What to work on: I need each line of the entries below that includes the string "will".

Stored data:
——

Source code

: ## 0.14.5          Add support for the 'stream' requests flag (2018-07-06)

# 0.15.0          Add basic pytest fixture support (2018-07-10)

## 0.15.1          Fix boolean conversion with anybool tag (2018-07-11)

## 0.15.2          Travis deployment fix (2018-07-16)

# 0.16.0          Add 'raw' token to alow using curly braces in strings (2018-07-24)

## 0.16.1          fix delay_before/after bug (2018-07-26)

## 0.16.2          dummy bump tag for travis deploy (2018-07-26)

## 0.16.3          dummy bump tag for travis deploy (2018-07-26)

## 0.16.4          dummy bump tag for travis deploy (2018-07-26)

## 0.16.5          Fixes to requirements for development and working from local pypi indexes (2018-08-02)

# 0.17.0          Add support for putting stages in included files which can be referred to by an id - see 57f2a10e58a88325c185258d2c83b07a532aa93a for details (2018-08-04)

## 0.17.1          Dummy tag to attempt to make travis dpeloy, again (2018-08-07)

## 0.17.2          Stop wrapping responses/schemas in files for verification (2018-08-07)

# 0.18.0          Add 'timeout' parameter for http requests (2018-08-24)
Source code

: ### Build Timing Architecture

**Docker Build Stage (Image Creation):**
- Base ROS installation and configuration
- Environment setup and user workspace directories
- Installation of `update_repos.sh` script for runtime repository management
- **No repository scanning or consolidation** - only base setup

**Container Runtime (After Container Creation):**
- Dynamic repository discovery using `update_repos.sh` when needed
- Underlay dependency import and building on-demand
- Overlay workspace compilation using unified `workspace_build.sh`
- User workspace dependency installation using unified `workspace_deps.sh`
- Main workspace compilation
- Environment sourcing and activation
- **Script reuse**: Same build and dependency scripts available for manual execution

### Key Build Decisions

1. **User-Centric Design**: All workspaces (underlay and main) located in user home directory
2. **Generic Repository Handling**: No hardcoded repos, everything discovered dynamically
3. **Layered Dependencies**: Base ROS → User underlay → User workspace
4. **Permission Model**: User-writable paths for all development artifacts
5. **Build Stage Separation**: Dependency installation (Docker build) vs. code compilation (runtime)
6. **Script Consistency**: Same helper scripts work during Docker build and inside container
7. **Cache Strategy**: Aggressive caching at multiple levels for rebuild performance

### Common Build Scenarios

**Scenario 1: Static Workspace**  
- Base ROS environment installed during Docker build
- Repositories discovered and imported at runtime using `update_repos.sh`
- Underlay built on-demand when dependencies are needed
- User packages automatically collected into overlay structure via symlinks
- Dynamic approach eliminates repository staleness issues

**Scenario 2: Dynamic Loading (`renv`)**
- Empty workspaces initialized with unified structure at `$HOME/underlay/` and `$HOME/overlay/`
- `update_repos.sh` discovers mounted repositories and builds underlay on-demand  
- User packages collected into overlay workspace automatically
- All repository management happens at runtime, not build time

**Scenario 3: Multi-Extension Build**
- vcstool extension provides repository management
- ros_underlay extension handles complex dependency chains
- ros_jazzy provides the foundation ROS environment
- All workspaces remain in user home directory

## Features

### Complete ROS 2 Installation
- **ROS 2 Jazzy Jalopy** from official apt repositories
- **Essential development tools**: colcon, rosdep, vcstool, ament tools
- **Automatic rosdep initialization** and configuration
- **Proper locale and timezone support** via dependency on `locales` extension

——

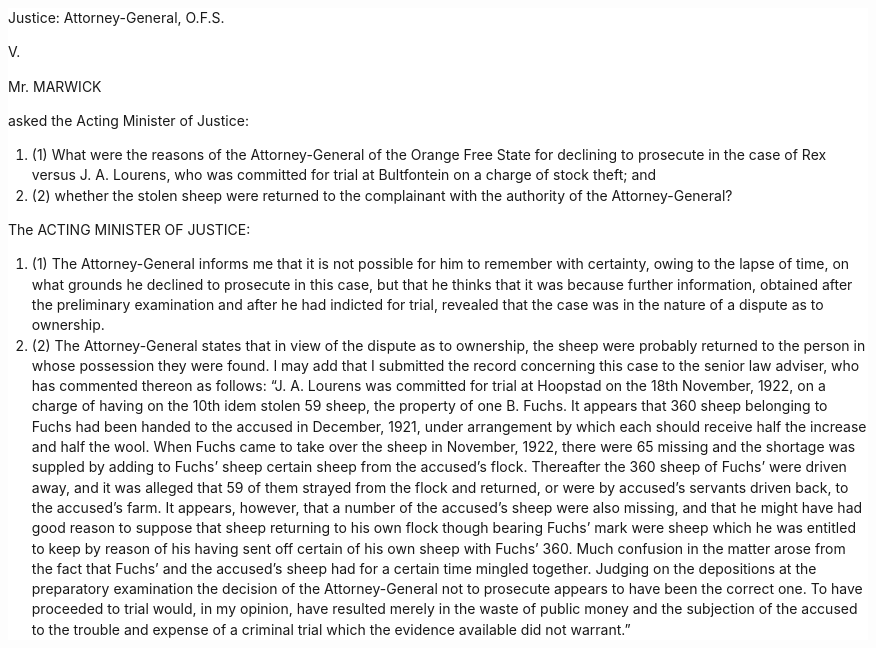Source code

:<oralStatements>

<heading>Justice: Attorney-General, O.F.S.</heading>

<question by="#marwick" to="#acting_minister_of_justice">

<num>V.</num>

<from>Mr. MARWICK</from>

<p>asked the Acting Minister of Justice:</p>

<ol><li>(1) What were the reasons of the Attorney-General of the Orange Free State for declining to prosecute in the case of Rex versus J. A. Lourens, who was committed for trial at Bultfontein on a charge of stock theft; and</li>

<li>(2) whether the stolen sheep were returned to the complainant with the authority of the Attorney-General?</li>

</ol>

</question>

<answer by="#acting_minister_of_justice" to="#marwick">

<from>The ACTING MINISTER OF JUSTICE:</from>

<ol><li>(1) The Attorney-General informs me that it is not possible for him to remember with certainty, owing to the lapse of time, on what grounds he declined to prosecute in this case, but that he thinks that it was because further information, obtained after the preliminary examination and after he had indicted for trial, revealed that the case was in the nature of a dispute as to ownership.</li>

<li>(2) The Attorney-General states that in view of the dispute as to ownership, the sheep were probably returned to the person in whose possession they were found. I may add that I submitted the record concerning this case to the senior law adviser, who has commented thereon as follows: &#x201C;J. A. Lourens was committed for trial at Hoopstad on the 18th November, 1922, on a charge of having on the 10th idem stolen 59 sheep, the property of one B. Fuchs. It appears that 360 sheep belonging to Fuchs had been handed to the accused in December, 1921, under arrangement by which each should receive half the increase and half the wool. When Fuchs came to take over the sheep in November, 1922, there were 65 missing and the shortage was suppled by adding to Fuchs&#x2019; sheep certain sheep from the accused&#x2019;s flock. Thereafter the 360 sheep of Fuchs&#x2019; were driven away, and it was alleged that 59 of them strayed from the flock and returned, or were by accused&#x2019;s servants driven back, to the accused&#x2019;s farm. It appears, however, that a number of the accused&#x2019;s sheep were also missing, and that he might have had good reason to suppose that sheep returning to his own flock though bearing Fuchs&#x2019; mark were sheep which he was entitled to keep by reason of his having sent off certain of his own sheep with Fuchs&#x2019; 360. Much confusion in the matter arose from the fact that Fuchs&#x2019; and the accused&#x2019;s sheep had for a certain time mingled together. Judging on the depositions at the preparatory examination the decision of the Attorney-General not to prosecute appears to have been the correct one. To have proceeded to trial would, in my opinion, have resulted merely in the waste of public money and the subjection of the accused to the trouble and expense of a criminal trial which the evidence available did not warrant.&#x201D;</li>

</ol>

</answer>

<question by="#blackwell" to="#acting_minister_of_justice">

——

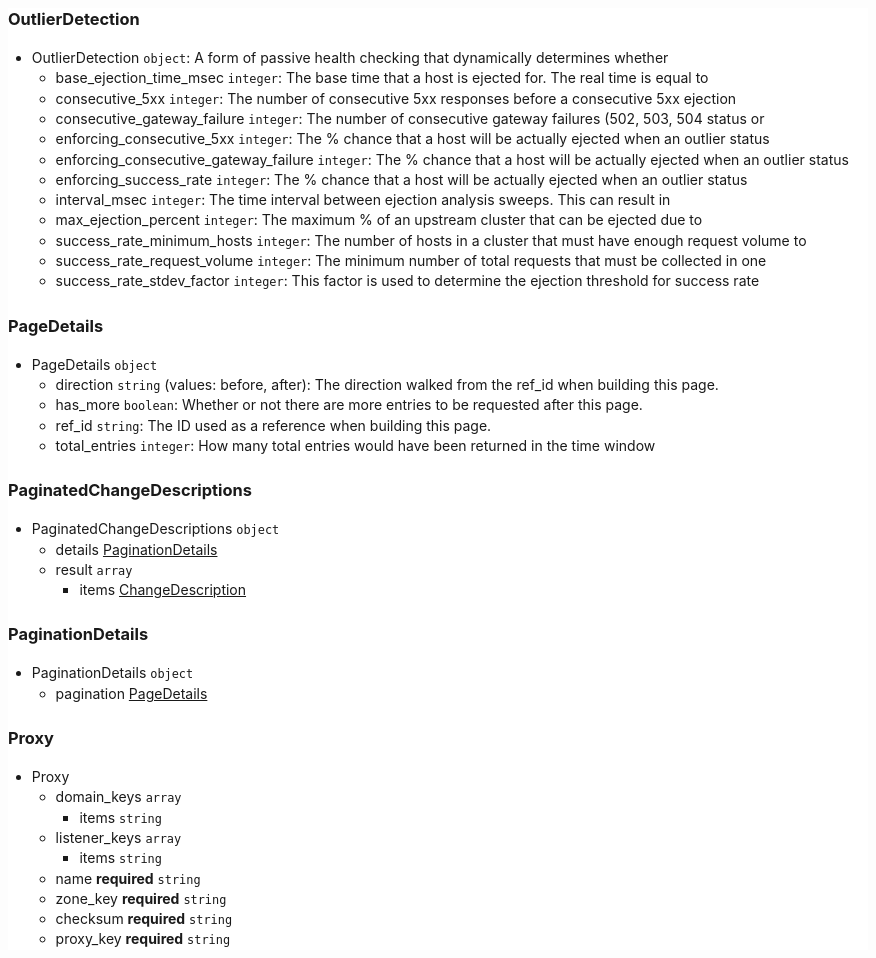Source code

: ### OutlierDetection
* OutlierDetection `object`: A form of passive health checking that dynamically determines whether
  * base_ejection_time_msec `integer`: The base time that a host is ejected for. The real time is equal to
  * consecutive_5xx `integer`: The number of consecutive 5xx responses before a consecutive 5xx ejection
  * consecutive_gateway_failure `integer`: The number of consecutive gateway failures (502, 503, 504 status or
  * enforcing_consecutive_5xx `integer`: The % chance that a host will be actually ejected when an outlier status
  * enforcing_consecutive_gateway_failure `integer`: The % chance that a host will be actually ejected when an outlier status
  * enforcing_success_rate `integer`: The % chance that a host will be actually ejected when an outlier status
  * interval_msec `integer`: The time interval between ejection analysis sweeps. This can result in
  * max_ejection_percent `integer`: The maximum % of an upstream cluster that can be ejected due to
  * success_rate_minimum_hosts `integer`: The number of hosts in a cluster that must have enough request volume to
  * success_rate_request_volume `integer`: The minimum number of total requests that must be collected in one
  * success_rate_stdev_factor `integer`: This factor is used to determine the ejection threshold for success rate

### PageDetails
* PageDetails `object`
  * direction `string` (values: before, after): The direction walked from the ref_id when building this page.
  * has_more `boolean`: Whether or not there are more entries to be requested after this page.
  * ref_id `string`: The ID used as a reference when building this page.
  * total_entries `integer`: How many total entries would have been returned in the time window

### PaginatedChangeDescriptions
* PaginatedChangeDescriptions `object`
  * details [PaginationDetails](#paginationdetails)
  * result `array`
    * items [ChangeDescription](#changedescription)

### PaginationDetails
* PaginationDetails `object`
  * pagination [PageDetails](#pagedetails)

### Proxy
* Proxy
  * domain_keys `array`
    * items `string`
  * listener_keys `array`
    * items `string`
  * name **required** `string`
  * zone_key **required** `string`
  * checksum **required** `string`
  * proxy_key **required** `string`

——

Exercise solution:
  * enforcing_consecutive_5xx `integer`: The % chance that a host will be actually ejected when an outlier status
  * enforcing_consecutive_gateway_failure `integer`: The % chance that a host will be actually ejected when an outlier status
  * enforcing_success_rate `integer`: The % chance that a host will be actually ejected when an outlier status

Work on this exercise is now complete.